- TASK DESCRIPTION
Below, some lines carry pictures; leave those pictures out and retype exactly the lines from the one with "toaster: present [421,246,509,323]" through the one with "calendar: none [446,104,519,204]".

- EXERCISE INPUT
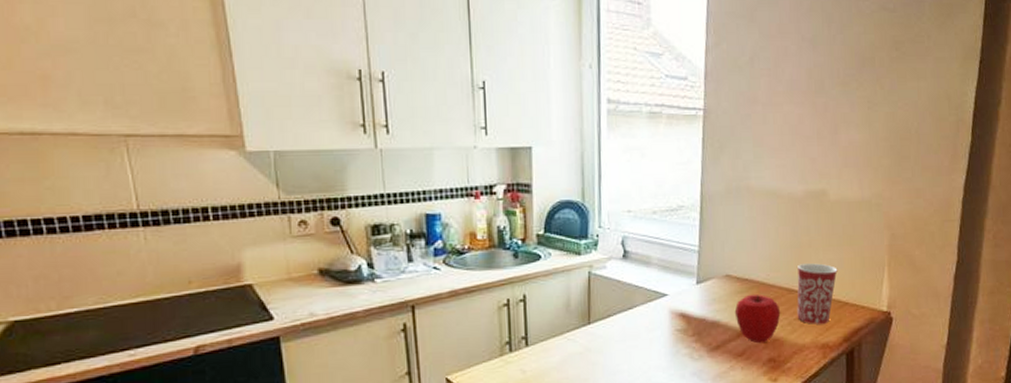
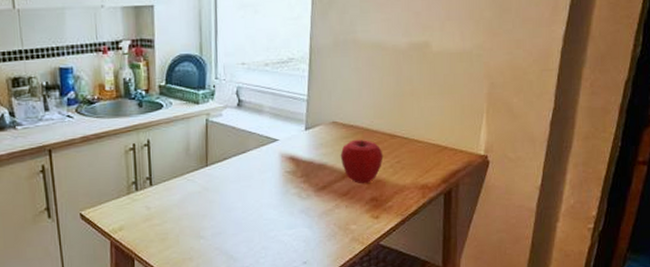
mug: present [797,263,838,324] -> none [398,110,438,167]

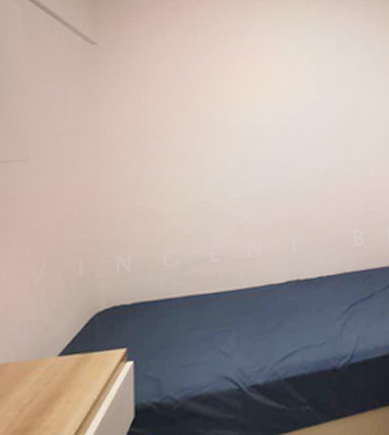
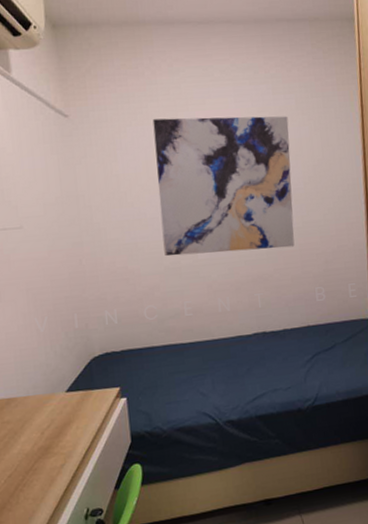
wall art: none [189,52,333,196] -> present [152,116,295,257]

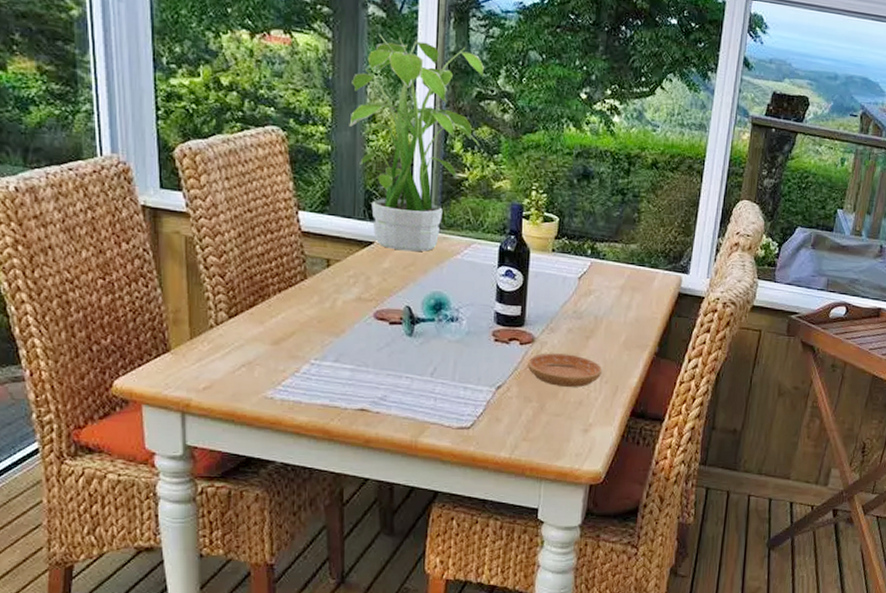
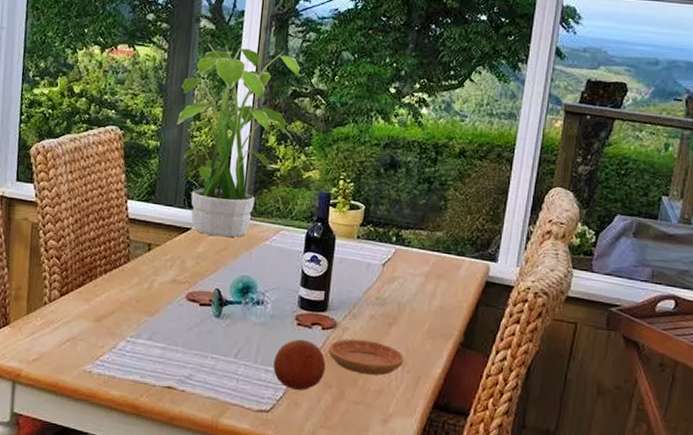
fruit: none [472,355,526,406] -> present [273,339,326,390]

--

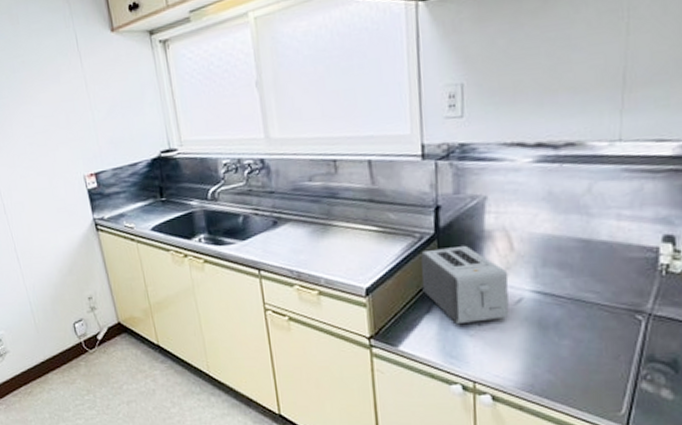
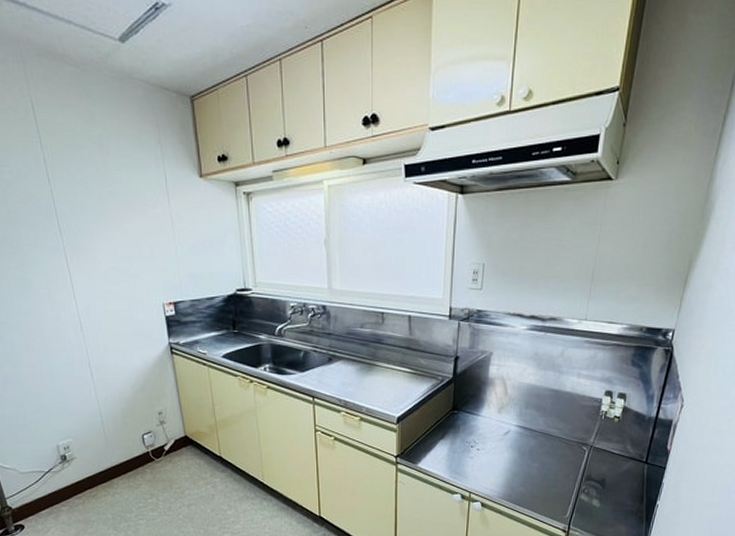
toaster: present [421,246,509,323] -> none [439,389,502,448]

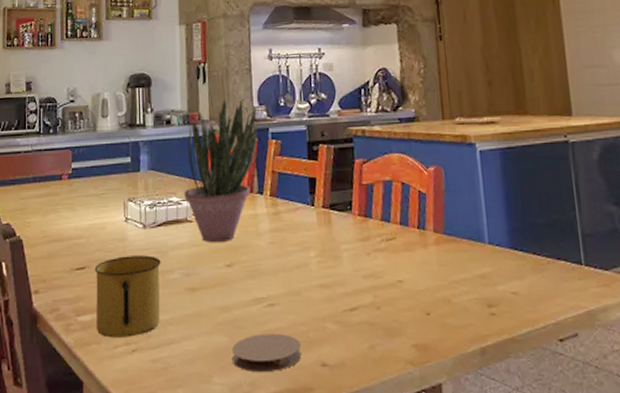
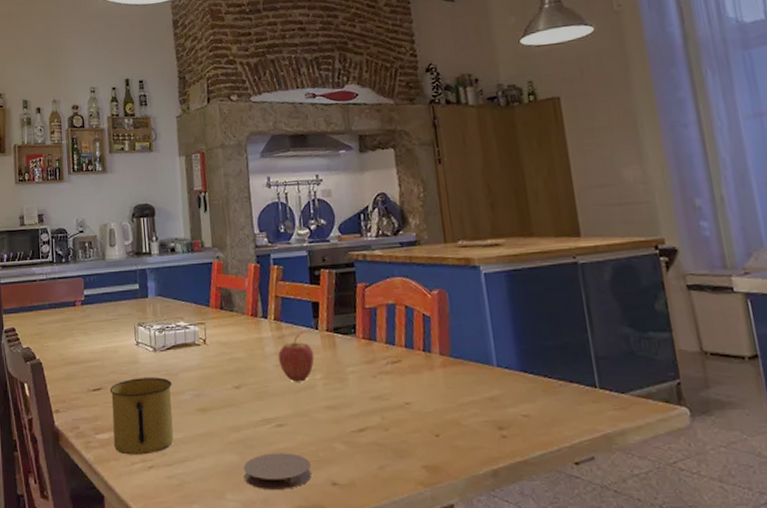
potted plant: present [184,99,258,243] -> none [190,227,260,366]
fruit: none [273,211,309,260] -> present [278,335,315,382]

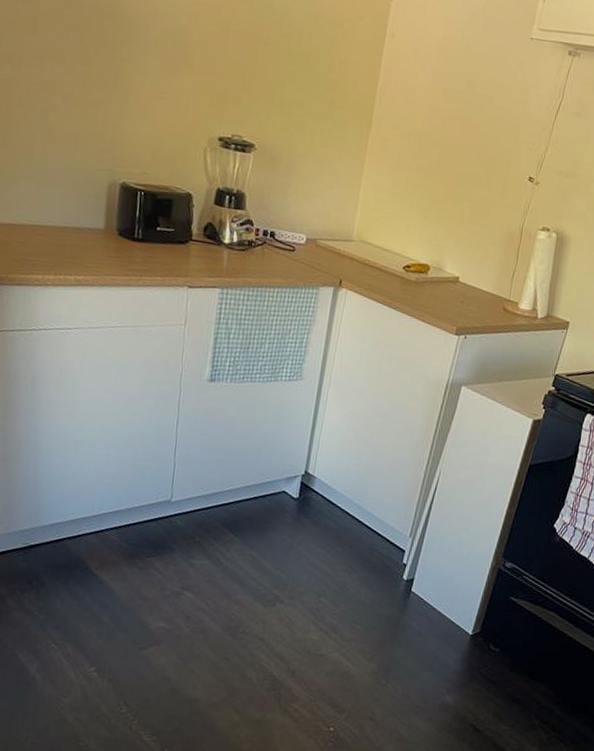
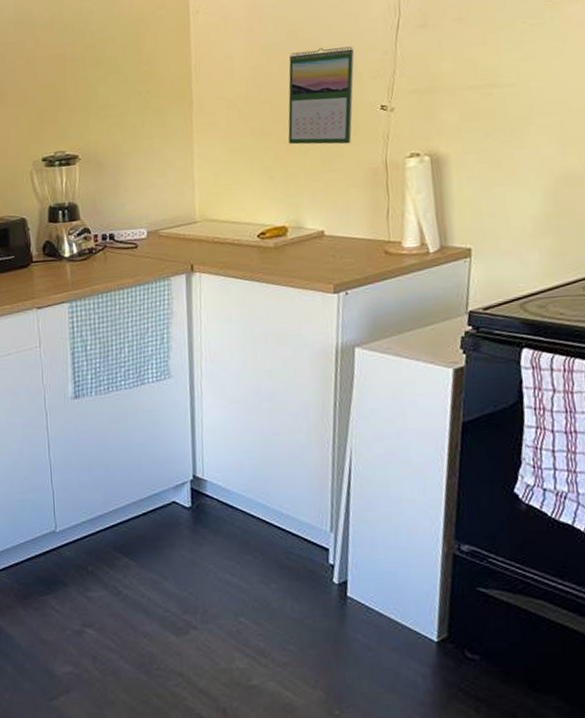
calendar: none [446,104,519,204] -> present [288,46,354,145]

- EXERCISE RESPONSE
toaster: present [421,246,509,323] -> none [439,389,502,448]

potted plant: present [184,99,258,243] -> none [190,227,260,366]
fruit: none [273,211,309,260] -> present [278,335,315,382]

calendar: none [446,104,519,204] -> present [288,46,354,145]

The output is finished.